*** Opening Provided entries ***
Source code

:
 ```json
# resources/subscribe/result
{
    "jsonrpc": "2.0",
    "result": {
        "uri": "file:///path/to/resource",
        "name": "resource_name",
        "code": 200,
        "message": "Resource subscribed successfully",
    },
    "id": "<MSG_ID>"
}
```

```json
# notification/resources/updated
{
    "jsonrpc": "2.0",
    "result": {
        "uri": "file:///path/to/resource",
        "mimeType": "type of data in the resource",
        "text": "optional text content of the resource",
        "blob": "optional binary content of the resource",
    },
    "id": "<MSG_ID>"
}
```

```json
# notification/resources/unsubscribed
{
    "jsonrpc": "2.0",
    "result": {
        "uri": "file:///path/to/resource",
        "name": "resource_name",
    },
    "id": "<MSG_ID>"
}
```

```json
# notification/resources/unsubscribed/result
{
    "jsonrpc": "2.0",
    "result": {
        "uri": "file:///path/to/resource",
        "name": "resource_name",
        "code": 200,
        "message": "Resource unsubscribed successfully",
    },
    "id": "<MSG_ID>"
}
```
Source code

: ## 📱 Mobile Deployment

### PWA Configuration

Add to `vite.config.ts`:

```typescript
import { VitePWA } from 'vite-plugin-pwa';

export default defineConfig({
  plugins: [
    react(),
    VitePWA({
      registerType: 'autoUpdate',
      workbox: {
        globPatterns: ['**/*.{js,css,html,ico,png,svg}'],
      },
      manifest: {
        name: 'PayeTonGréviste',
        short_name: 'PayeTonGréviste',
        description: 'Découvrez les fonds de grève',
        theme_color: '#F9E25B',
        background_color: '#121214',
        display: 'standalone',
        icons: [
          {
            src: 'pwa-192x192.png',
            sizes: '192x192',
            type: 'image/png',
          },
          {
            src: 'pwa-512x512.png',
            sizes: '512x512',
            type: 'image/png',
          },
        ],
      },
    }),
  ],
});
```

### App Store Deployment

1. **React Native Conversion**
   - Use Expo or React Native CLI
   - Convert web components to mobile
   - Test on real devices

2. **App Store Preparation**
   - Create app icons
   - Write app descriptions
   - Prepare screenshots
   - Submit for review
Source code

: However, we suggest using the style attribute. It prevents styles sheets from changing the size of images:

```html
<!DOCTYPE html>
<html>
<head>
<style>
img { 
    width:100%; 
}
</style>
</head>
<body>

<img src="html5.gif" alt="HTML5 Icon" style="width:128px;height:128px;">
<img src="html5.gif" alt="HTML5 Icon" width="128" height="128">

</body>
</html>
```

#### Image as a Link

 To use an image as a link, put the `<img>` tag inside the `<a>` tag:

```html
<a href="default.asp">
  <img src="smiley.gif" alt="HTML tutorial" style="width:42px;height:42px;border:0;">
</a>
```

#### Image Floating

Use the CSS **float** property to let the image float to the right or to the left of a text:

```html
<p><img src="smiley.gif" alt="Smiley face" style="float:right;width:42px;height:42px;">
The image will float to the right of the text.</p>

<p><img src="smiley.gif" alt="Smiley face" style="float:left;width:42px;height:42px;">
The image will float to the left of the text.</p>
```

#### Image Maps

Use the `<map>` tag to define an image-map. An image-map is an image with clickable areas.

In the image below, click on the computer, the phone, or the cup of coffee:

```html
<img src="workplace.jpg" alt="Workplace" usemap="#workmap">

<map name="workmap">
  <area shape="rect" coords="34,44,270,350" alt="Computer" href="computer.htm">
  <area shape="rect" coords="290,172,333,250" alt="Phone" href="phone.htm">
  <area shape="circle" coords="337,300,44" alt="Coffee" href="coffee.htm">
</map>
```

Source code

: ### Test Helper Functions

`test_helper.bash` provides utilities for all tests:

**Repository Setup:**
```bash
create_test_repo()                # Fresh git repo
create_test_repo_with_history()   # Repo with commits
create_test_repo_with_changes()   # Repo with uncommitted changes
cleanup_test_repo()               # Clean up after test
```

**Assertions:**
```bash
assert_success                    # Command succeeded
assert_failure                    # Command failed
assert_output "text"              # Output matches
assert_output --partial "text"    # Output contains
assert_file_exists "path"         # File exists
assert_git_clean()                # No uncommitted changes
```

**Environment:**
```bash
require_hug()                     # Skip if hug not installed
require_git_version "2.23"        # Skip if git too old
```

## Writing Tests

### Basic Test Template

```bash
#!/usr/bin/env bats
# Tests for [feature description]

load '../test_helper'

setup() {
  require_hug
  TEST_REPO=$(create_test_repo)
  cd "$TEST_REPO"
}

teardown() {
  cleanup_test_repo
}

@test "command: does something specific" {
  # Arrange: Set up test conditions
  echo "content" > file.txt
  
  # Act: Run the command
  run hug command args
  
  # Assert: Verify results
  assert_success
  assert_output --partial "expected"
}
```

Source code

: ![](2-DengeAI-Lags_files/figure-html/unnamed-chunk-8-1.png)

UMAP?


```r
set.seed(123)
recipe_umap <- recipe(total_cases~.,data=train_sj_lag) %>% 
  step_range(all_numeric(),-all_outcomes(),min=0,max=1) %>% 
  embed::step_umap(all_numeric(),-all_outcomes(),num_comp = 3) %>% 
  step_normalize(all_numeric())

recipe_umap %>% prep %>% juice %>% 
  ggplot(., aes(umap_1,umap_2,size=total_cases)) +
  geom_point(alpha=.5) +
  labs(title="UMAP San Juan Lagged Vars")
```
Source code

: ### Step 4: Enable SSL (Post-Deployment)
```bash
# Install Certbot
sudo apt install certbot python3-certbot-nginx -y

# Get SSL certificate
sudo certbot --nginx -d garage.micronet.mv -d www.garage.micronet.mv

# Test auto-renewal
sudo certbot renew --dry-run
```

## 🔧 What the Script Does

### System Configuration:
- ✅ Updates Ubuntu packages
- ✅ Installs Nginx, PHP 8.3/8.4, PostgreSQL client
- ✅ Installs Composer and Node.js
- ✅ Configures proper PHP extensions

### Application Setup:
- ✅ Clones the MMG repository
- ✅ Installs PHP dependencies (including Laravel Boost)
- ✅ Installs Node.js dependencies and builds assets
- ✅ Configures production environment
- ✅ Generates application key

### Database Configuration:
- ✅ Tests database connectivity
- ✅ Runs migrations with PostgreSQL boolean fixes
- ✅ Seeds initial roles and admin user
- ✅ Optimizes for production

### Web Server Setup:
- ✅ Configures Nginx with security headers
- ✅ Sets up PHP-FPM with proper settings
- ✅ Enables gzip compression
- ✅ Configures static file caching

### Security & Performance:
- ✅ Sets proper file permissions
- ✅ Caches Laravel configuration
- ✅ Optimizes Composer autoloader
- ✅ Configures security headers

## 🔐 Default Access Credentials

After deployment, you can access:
*** Closing Provided entries ***
Prompt: Search the entries above for the string "coffee". Copy each line in which it appears.

Solution:
In the image below, click on the computer, the phone, or the cup of coffee:
  <area shape="circle" coords="337,300,44" alt="Coffee" href="coffee.htm">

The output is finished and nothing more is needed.